The next step in the highly controversial Neighborhood Development Program is up to the Chattanooga Housing Authority board of commissioners, Billy C. Cooper, executive director of the CHA said Monday. If the CHA Board authorizes the filing of an application then it will go to the City Commission. If the Commission adopts a resolution of approval, then it will move on to the Department of Housing and Urban Development for approval or rejection in Washington.
Wednesday, September 10:
Scott L. Probasco, Jr. speaking as a Chattanooga citizen and a member of the Tennessee Commission on Higher Education, said Tuesday that the University of Tennessee at Chattanooga will suffer a crippling setback if the proposed Neighborhood Development program (urban renewal) is not approved. A large number of citizens, attending and speaking at a public hearing Friday opposed the project.
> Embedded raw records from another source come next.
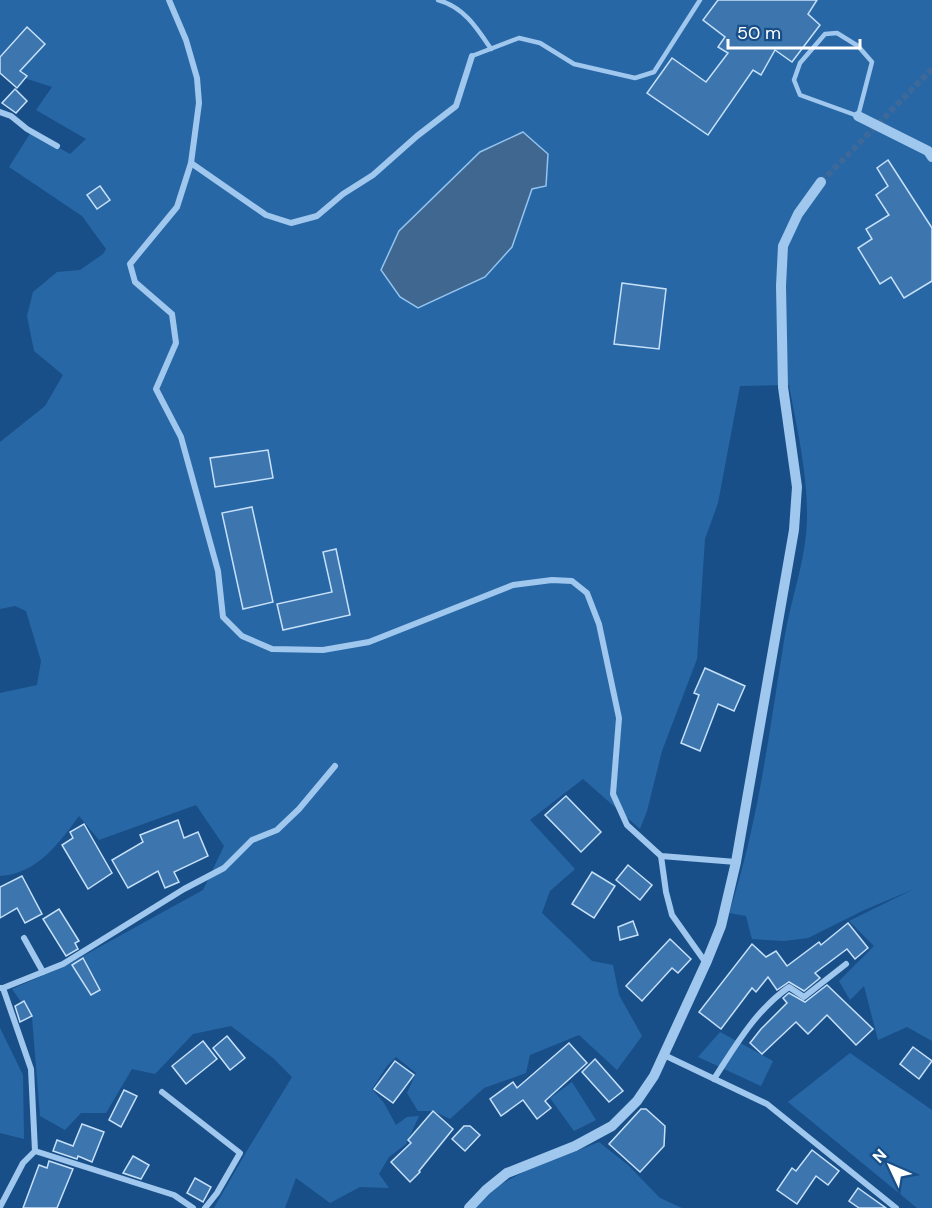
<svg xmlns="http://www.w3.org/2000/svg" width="932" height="1208" viewBox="0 0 932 1208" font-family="'DM Sans',sans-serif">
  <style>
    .green { fill: #2867a5 }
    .water { fill: #3f6790; stroke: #93c3ef; stroke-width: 1.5 }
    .building { fill: #3d76af; stroke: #c6e0f9; stroke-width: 1.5 }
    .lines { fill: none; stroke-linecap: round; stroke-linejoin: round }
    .minor-tunnel { stroke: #3c699a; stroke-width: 6; stroke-dasharray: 6 3; stroke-linecap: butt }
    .service { stroke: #a0c7ed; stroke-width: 4.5 }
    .minor { stroke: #a0c7ed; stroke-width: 6 }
    .tertiary { stroke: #a0c7ed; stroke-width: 10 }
  </style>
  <rect width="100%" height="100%" fill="#194f88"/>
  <!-- green -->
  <g class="green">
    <path d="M0,0H932V1041L907,1027L878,1040L864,986L850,1000L839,981L874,946L849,921L914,889L862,911L808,938L784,941L752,939L746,916L729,913C758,825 769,733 784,641C790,601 806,561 807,520C808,475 797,429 789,385L740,386L718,503L705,539L697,659L662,751L647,811L640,829L583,779L530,820L575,869L550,891L542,913L592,961L613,965L619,995L642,1036L617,1070L579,1035L530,1055L526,1073L484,1088L450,1119L433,1111H418L407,1093L416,1073L396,1057L387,1066L372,1089L384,1103L396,1125L407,1117L419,1116L406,1144L389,1157L379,1174L389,1188L360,1187L330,1203L296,1178L285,1208H214L248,1149L292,1077L273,1058L231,1026L193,1034L155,1074L132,1069L106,1113H81L65,1130L40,1116L32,1017L12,989L65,966L203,890L224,846L196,805L99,840L79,816C59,843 37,874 0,876V693L37,685L41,661L26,611L15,606L0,609V442L45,406L63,375L34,351L27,316L33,292L57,272L80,270L103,254L106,249L82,216L9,167L31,132L70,154L86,139L36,110L52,87L0,70Z"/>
    <path d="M0,1028L23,1075L24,1139L0,1133Z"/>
    <path d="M720,1032L773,1061L761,1086L698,1057Z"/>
    <path d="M850,1053L932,1110V1208H917L788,1102Z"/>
    <path d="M572,1082L596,1120L574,1131L550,1098Z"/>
    <path d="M599,1142L628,1165L660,1198L682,1208H475L498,1186L525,1171Z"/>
  </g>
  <!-- water -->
  <path class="water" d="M523,132L548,154L546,186L532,189L512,247L485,277L418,308L400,297L381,270L399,231L480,152Z"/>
  <!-- building -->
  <g class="building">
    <path d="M718,0H817L808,14L820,25L792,62L775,50L761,75L753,70L708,135L647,93L672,58L706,82L728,53L718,47L725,37L703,20Z"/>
    <path d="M27,27L45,44L20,71L27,76L17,88L0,73V57Z"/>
    <path d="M15,89L27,101L16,113L2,103Z"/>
    <path d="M888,160L932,228V281L904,298L891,277L880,284L858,248L872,239L866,229L889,215L876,195L888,186L877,168Z"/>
    <path d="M100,186L110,200L97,209L87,195Z"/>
    <path d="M622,283L666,289L659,349L614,344Z"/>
    <path d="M268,450L273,478L215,487L210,458Z"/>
    <path d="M252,507L273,602L243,609L222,513Z"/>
    <path d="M336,549L350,615L283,630L277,604L332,592L323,552Z"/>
    <path d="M705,668L745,686L734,711L718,704L700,751L681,743L699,695L694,693Z"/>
    <path d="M566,796L601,832L581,852L545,815Z"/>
    <path d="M178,820L184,838L198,832L208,856L174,872L179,882L165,888L158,871L128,888L112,860L143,842L140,835Z"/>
    <path d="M84,824L112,873L88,889L62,845L73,838L70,832Z"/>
    <path d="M628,865L652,885L640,900L616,880Z"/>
    <path d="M592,872L615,886L594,918L572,904Z"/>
    <path d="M22,876L42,914L25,923L17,908L0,918V887Z"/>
    <path d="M59,909L79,941L75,943L78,949L66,956L43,919Z"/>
    <path d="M633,921L638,935L620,940L618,927Z"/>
    <path d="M848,923L868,948L855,959L847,949L815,973L820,978L804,991L789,982L777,990L768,977L756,992L752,988L721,1029L699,1012L752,944L766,957L776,951L787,966L819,942L821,945Z"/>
    <path d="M670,939L691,959L678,973L672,968L642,1001L626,986Z"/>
    <path d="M83,958L100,990L91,995L72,965Z"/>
    <path d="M827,985L873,1029L856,1045L827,1015L808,1034L796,1022L762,1054L750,1043L761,1029L787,1003L783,998L789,993L805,1002Z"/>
    <path d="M24,1001L32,1016L20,1022L15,1006Z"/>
    <path d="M227,1036L245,1058L230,1070L213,1048Z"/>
    <path d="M203,1041L217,1059L186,1084L172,1066Z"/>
    <path d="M569,1043L587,1063L545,1101L551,1108L537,1119L523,1100L501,1116L490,1099L513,1082L517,1088Z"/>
    <path d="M913,1047L932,1061L919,1079L900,1064Z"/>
    <path d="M595,1059L623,1091L609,1102L582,1072Z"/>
    <path d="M395,1061L414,1075L393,1103L374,1089Z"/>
    <path d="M124,1090L137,1096L121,1127L109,1120Z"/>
    <path d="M641,1109H646L665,1126L664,1146L640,1172L609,1144Z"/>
    <path d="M433,1111L453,1129L419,1171L420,1172L410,1182L391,1162L411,1143L408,1140Z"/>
    <path d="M82,1124L104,1132L92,1162L78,1156L77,1159L53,1151L57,1140L73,1146Z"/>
    <path d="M464,1126H470L480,1135L465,1151L452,1139Z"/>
    <path d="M812,1150L839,1171L828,1185L816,1176L797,1204L777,1190L792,1168L796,1171Z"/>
    <path d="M133,1156L149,1165L141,1179L123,1173Z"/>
    <path d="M49,1161L73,1169L57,1208H23L39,1165L47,1168Z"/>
    <path d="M195,1178L211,1187L203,1202L187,1193Z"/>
    <path d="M858,1188L886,1208H859L849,1201Z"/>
  </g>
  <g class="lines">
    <!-- minor-tunnel -->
    <path class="minor-tunnel" d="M821,182L932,69"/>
    <!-- service -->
    <g class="service">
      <path d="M438,0C464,7 477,28 491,49"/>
      <path d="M837,33L858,46L872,62L858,116L800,95L794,80L800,63L825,34Z"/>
      <path d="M472,56L519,38L540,43L574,64L635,78L654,72L700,0"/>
    </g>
    <!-- minor -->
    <g class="minor">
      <path d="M169,0L186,40L197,78L199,103L191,163L177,207L130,264L135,282L172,314L176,343L156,389L181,437L218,571L223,617L242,636L272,649L323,650L369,642L513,585L552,580L572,581L587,593L599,624L619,718L613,794L627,825L661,856L736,862"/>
      <path d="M0,112L11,116L27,129L57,146"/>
      <path d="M191,163L266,215L291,223L317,216L343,194L373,175L417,136L456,106L472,56"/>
      <path d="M661,856L666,892L672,915L706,963"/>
      <path d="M24,938L43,972"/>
      <path d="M3,988L63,964L184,889L224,868L252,840L277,830L299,809L335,766"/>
      <path d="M664,1055L767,1104L896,1208"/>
      <path d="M714,1079C736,1045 755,1011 789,987L804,997L846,964"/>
      <path d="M162,1092L240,1153L217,1193L205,1208"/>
      <path d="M35,1151L174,1195L193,1208"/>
      <path d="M0,1207L23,1163L35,1151L31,1069L3,988H1"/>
    </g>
    <!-- tertiary -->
    <g class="tertiary">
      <path d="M858,116L928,151L932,157"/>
      <path d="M469,1208L486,1190L507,1173L575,1146L612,1126L637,1101L654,1076L706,963L721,926L736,862L794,530L797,487L783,387L781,286L783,246L798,214L821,182"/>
    </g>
  </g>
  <!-- north arrow -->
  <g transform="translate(890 1166) rotate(314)" stroke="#194f88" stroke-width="4.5" paint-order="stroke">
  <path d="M0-4.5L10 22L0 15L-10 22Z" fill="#ffffff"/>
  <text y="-9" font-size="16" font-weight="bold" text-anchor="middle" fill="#ffffff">N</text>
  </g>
  <!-- scale -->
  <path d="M728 39v9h132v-9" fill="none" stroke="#ffffff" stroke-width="3"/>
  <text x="737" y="39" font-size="18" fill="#ffffff" stroke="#194f88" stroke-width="4.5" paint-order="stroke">50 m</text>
</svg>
William R. Senter, Jr., president and headmaster of the Senter School, presented a statement to the City Commission Tuesday requesting reconsideration of the Neighborhood Development Program and declared that almost without exception the people of the affected zones and elsewhere in the city feel that the Urban Renewal Program in its present form is “too much, too soon and unnecessary”.
The town of Collegedale plans to annex 83.6 acres and add 35 families to its population, it was disclosed Monday at a meeting of the city-county regional planning commission. There will be a public hearing on the proposed annexation on September 29 at 7:30, “probably at the auditorium of Southern Missionary College,” Mayor Fred Fuller of Collegedale said. Collegedale was incorporated in November 1968 and has a population of 2,600 and includes about 3,000 acres of land.
Thursday, September 11:
The City Commission’s negotiating team has reached an agreement with Southern Coach Lines to provide substantially the same service now being offered for the next ten months within the Chattanooga city limits for $63,000. Other municipalities served by the bus company plan to consult with company officials and reach agreements similar to Chattanooga’s for service to their areas. Chattanooga’s agreement is subject to formal approval of the City Commission and to the company negotiating a satisfactory contract with the bus drivers’ union whose contract expired September 1.
Fifteen new faculty members will be taking over duties at Chattanooga State Technical Institute at the start of the fall quarter, Director Edward Sessions announced. This represents a substantial increase in student enrollment and expanded courses calling for more instructors at the Institute.